Sur les rives de l’Orbieu, devant l’abbaye de Lagrasse. / D.R.

Comme chaque deuxième semaine du mois d’août, le village de Lagrasse devient, jusqu’au samedi, un centre intellectuel de haute volée, ouvert à tous, offrant quotidiennement le plaisir matinal d’un atelier de grec ancien ou de philosophie, l’occasion d’assister à un séminaire de cinéma ou, à l’heure de l’apéro, celle d’écouter les « conversations sur l’histoire » proposées par Patrick Boucheron, professeur au collège de France, sous l’ombre généreuse de la vieille halle. Conférences et lectures occupent la fin d’après-midi et la soirée.

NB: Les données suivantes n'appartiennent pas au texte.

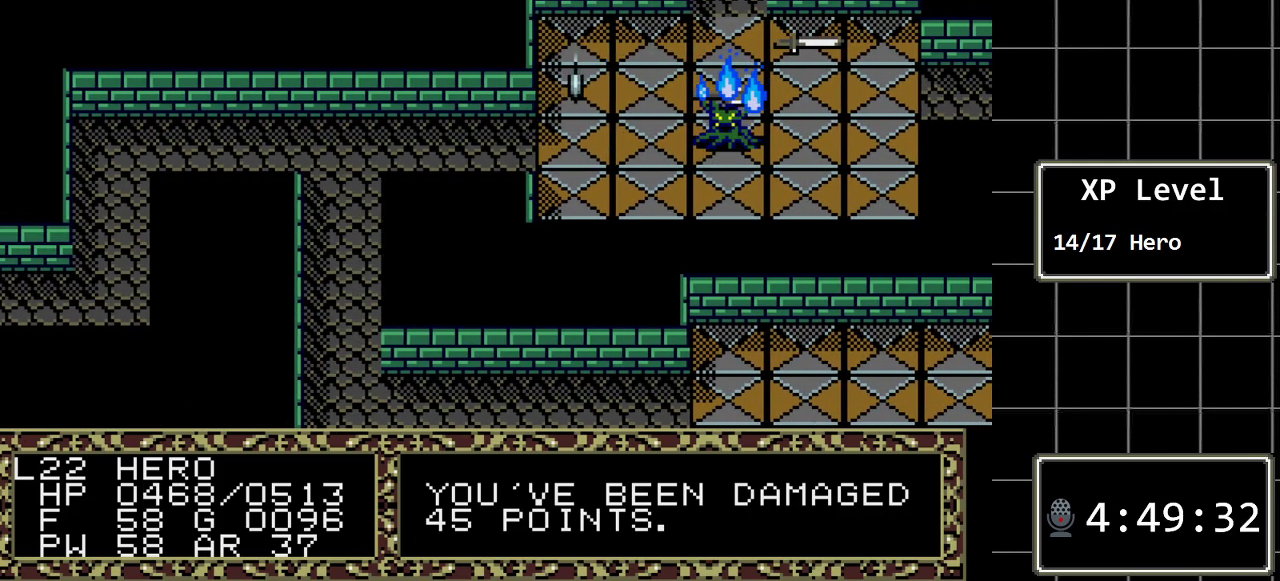
{"buttons": [], "events": []}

Une nouvelle fois, le Banquet du livre a fait la preuve de sa singularité dans sa façon unique de mêler à l’exigence de la pensée une proximité des corps toute démocratique. Car c’est bien cela, « Lagrasse » : croiser, au détour d’un chemin en contrebas de l’abbaye, Marie NDiaye, venue de Berlin faire lecture de la pièce qui sera créée en 2019 à Strasbourg par Stanislas Nordey. Puis apercevoir dans le cellier du bâtiment transformé en librairie par l’institution toulousaine Ombres Blanches, la silhouette de Marielle Macé, la théoricienne de la littérature, ou reconnaître, penché sur des ouvrages, Achille Mbembe, venu d’Afrique du Sud où il enseigne.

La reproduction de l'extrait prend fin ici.